I know that Luminance is an additive value from all light sources (at a given point $L=L1 + L2 + \ldots + Ln$)
Question: So do I just arrange them in a area that is $246 {\rm cm^2}$ (for example in $15 \times 16$ matrix) or that is not how it is done? Is there more effective way??
 A: This may or may not answer your question.  I hope that it helps you understand the principles involved, and why I keep asking for the details of the application.
To conceptualize luminance, think of a small element of area somewhere in space.  To specify luminance we need to know the location of the area element, its area,  a direction relative to the normal of the area, and a solid angle centered on that direction.  The quantity of lumens that pass through that area (divided by the area), at that point, in that direction, into that solid angle, is the luminance.
Suppose you have an imaginary LED whose luminous area is 1 cm${}^2$, and has a luminous intensity of 1.85 cd uniformly distributed across the entire area.  We also have to know the direction of the specified intensity; we'll assume, reasonably, that it's perpendicular to the plane of the LED luminous area.  We also need to know the angular spread of the light; we don't, but let's assume that whatever the spread is, it's the same spread required of our final light source.  Then the luminance of this LED is 1.85 cd/ 1 cm${}^2$ or $1.85 \times 10^4$ cd/m${}^2$ perpendicular to the area. For simplicity, let's assume that the LED is in a horizontal plane, and we're interested in the luminance in the vertical direction.  If I now take 246 LEDs and array them in a rectangle, then the  luminance is uniform across the entire array, and its value is still $1.85 \times 10^4$ cd/m${}^2$ .

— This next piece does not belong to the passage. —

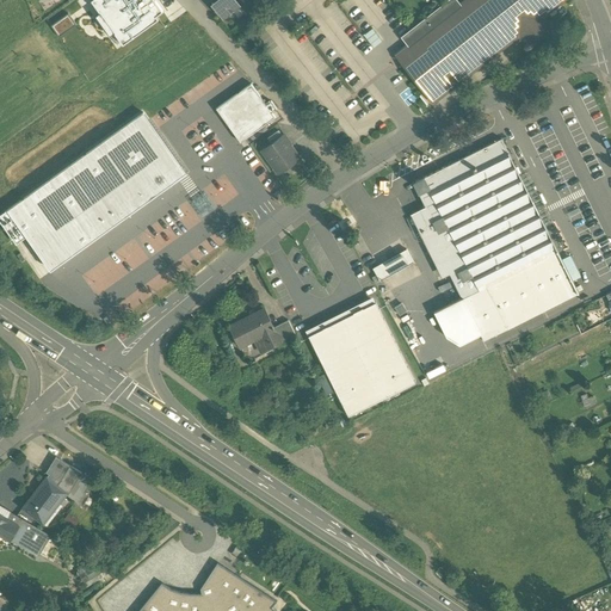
[(162,11),(154,0),(91,0),(123,44),(159,19),(156,16),(162,11)]
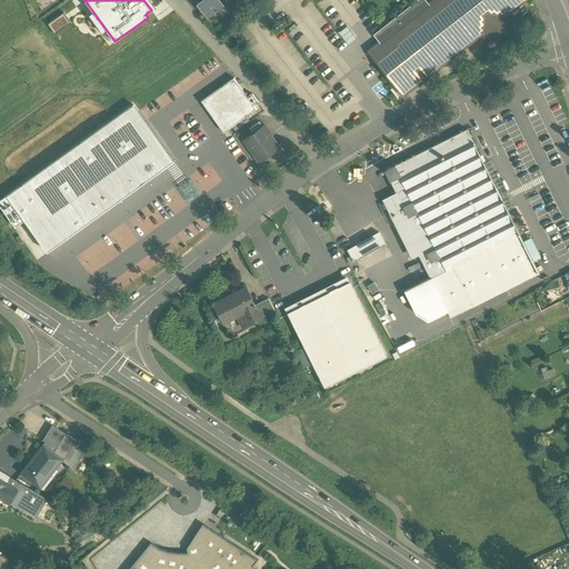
[(201,0),(200,1),(198,3),(208,17),(223,6),(219,0),(201,0)]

Suppose you have a more realistic LED whose luminous area is 1 mm${}^2$, and whose luminous intensity is 1.85 cd.  The luminance of this device is $1.85 \times 10^6$ cd/m${}^2$.  If I now arrange these in a $15 \times 16$ grid having a 1 cm spacing, I end up with a source of non-uniform luminance.  Its luminance is $1.85 \times 10^6$ cd/m${}^2$ at the luminous areas, and zero elsewhere.
But you can ask a different question:  What's the luminance at some point in space above this light source?  Consider a tiny imaginary area at the point of interest oriented parallel to the light source.  The illuminance in that tiny area at that point might turn out to be uniform.  But the luminance will not.  The luminance will vary according to the angle being considered.  Remember, to specify luminance you have to specify the direction you are looking.  As the direction varies from pointing at an LED to pointing at empty space, the luminance will vary.  Furthermore, in this case we really do need to know the angular spread of the LED and the distance from the source array to the point we're interested in.  It's possible that light from the LEDs is concentrated in such a small solid angle that no light from certain LEDs reach our point of interest.
A: The key to solving this is to think of the sign as the source of the light. What's really happening is the light energy from the LED is reaching the sign surface and then is reflecting off of it into a hemisphere that subtends a solid angle of 2pi. So the luminance of the sign would be the total power of the light shining on it divided by (2pi * Area) where the area is the area of the sign (approximately). There is a factor for the relectivity of the sign, it's not a perfect reflector so you can't use the full power of the LED, and that depends on the sign construction and color. And it's not perfectly diffuse so some of the light reflects off of it like a mirror and does not get scattered into the hemisphere, so this acts like another loss which would be bigger for gloss paint and less for matte. You could estimate both of these using .80 for example and you would then multiply the power of the LED lamps by .64 to get the total power to use in the calculation but this is of course a guess. There are several systems of photometric units but you can work that out by looking up the definitions, the one you want to use is the one that's based on the response of the human eye, candelas.